Now that the 2021 offseason has begun, following yet another year of disappointment, a fourth consecutive season with no postseason victories, it’s time to take stock of where the Pittsburgh Steelers stand. Specifically where Steelers players stand individually based on what we are seeing over the course of the offseason as it plays out. We will also be reviewing players based on their previous season and their prospects for the future.
A stock evaluation can take a couple of different approaches and I’ll try to make clear my reasonings. In some cases it will be based on more long-term trends. In other instances it will be a direct response to something that just happened. So we can see a player more than once over the course of the season as we move forward.
Player: CB Steven Nelson
Stock Value: Sold
Reasoning: In a move that most probably would have found surprising two weeks ago, the Steelers announced earlier this week that they have released starting cornerback Steven Nelson, whom they signed as a prized free agent in 2019.
After two years of quality play at the right cornerback position for the Steelers, playing a pivotal role in marking a stark transition in the level of performance out of the secondary as a whole, Steven Nelson will no longer be a part of it going forward.
Most of the way through a three-year, $25.5 million contract that he signed in March of 2019, he is now a street free agent after the Steelers released him, thereby saving more than $8 million prior to roster displacement with the removal of his scheduled 2021 base salary.
The cap savings appears to have been the primary, possibly only, motivating factor in the movie, which is unfortunate, especially when considering that the salary cap wasn’t supposed to be anything like this, but rather about $25 million higher, if not for the devastating ripple effects of the pandemic.
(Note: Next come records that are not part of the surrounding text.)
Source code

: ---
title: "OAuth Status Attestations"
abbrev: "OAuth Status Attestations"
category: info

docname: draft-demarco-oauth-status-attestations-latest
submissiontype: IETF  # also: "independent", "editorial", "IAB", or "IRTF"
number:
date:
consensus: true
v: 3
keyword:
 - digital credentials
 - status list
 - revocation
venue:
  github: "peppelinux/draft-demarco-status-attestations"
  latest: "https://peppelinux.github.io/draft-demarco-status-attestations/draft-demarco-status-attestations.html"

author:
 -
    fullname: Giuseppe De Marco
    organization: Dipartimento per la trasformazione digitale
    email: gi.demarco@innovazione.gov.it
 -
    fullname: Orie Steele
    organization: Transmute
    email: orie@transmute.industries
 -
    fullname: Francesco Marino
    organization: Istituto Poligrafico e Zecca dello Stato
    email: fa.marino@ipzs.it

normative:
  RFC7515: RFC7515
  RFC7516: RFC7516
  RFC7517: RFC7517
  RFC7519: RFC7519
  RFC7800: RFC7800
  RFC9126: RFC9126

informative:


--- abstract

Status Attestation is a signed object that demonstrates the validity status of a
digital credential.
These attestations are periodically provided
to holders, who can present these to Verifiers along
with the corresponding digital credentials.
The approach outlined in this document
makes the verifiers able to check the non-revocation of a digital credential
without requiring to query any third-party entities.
After his first season in 2019, many hailed Nelson as one of the best free agent signings in Steelers history, going the entire season without allowing a touchdown. While he had a more up-and-down season in 2020, he still offered above-the-line play for one of the better secondaries in the NFL.
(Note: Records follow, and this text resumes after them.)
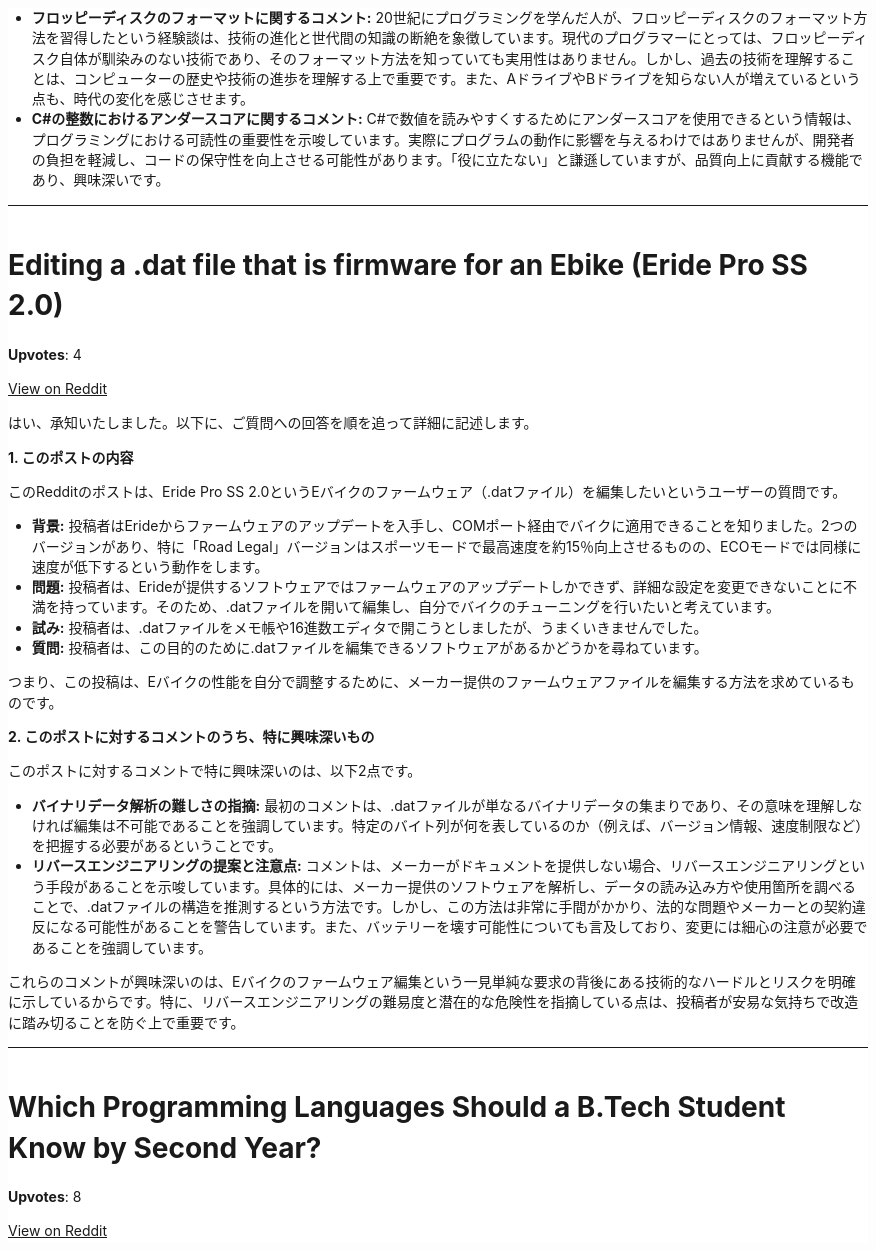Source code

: *   **フロッピーディスクのフォーマットに関するコメント:** 20世紀にプログラミングを学んだ人が、フロッピーディスクのフォーマット方法を習得したという経験談は、技術の進化と世代間の知識の断絶を象徴しています。現代のプログラマーにとっては、フロッピーディスク自体が馴染みのない技術であり、そのフォーマット方法を知っていても実用性はありません。しかし、過去の技術を理解することは、コンピューターの歴史や技術の進歩を理解する上で重要です。また、AドライブやBドライブを知らない人が増えているという点も、時代の変化を感じさせます。
*   **C#の整数におけるアンダースコアに関するコメント:** C#で数値を読みやすくするためにアンダースコアを使用できるという情報は、プログラミングにおける可読性の重要性を示唆しています。実際にプログラムの動作に影響を与えるわけではありませんが、開発者の負担を軽減し、コードの保守性を向上させる可能性があります。「役に立たない」と謙遜していますが、品質向上に貢献する機能であり、興味深いです。


---

# Editing a .dat file that is firmware for an Ebike (Eride Pro SS 2.0)

**Upvotes**: 4



[View on Reddit](https://www.reddit.com/r/learnprogramming/comments/1j73cq5/editing_a_dat_file_that_is_firmware_for_an_ebike/)

はい、承知いたしました。以下に、ご質問への回答を順を追って詳細に記述します。

**1. このポストの内容**

このRedditのポストは、Eride Pro SS 2.0というEバイクのファームウェア（.datファイル）を編集したいというユーザーの質問です。

*   **背景:** 投稿者はErideからファームウェアのアップデートを入手し、COMポート経由でバイクに適用できることを知りました。2つのバージョンがあり、特に「Road Legal」バージョンはスポーツモードで最高速度を約15％向上させるものの、ECOモードでは同様に速度が低下するという動作をします。
*   **問題:** 投稿者は、Erideが提供するソフトウェアではファームウェアのアップデートしかできず、詳細な設定を変更できないことに不満を持っています。そのため、.datファイルを開いて編集し、自分でバイクのチューニングを行いたいと考えています。
*   **試み:** 投稿者は、.datファイルをメモ帳や16進数エディタで開こうとしましたが、うまくいきませんでした。
*   **質問:** 投稿者は、この目的のために.datファイルを編集できるソフトウェアがあるかどうかを尋ねています。

つまり、この投稿は、Eバイクの性能を自分で調整するために、メーカー提供のファームウェアファイルを編集する方法を求めているものです。

**2. このポストに対するコメントのうち、特に興味深いもの**

このポストに対するコメントで特に興味深いのは、以下2点です。

*   **バイナリデータ解析の難しさの指摘:** 最初のコメントは、.datファイルが単なるバイナリデータの集まりであり、その意味を理解しなければ編集は不可能であることを強調しています。特定のバイト列が何を表しているのか（例えば、バージョン情報、速度制限など）を把握する必要があるということです。
*   **リバースエンジニアリングの提案と注意点:** コメントは、メーカーがドキュメントを提供しない場合、リバースエンジニアリングという手段があることを示唆しています。具体的には、メーカー提供のソフトウェアを解析し、データの読み込み方や使用箇所を調べることで、.datファイルの構造を推測するという方法です。しかし、この方法は非常に手間がかかり、法的な問題やメーカーとの契約違反になる可能性があることを警告しています。また、バッテリーを壊す可能性についても言及しており、変更には細心の注意が必要であることを強調しています。

これらのコメントが興味深いのは、Eバイクのファームウェア編集という一見単純な要求の背後にある技術的なハードルとリスクを明確に示しているからです。特に、リバースエンジニアリングの難易度と潜在的な危険性を指摘している点は、投稿者が安易な気持ちで改造に踏み切ることを防ぐ上で重要です。


---

# Which Programming Languages Should a B.Tech Student Know by Second Year?

**Upvotes**: 8



[View on Reddit](https://www.reddit.com/r/learnprogramming/comments/1j70wze/which_programming_languages_should_a_btech/)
Coupled with the loss of Mike Hilton, Pittsburgh has now parted ways with two of its three starting cornerbacks of the past two years. Cameron Sutton should move into the starting lineup, replacing Nelson in the base defense, though he will likely shift into the slot in sub-packages unless they can acquire another slot defender.
The Steelers attempted to trade Nelson, but evidently found no takers, which is unfortunate, since, to state the obvious, it means that they are not getting any compensation for his loss beyond the salary cap savings. The team is certainly made worse for this move, indisputably, and many rightfully continue to question it.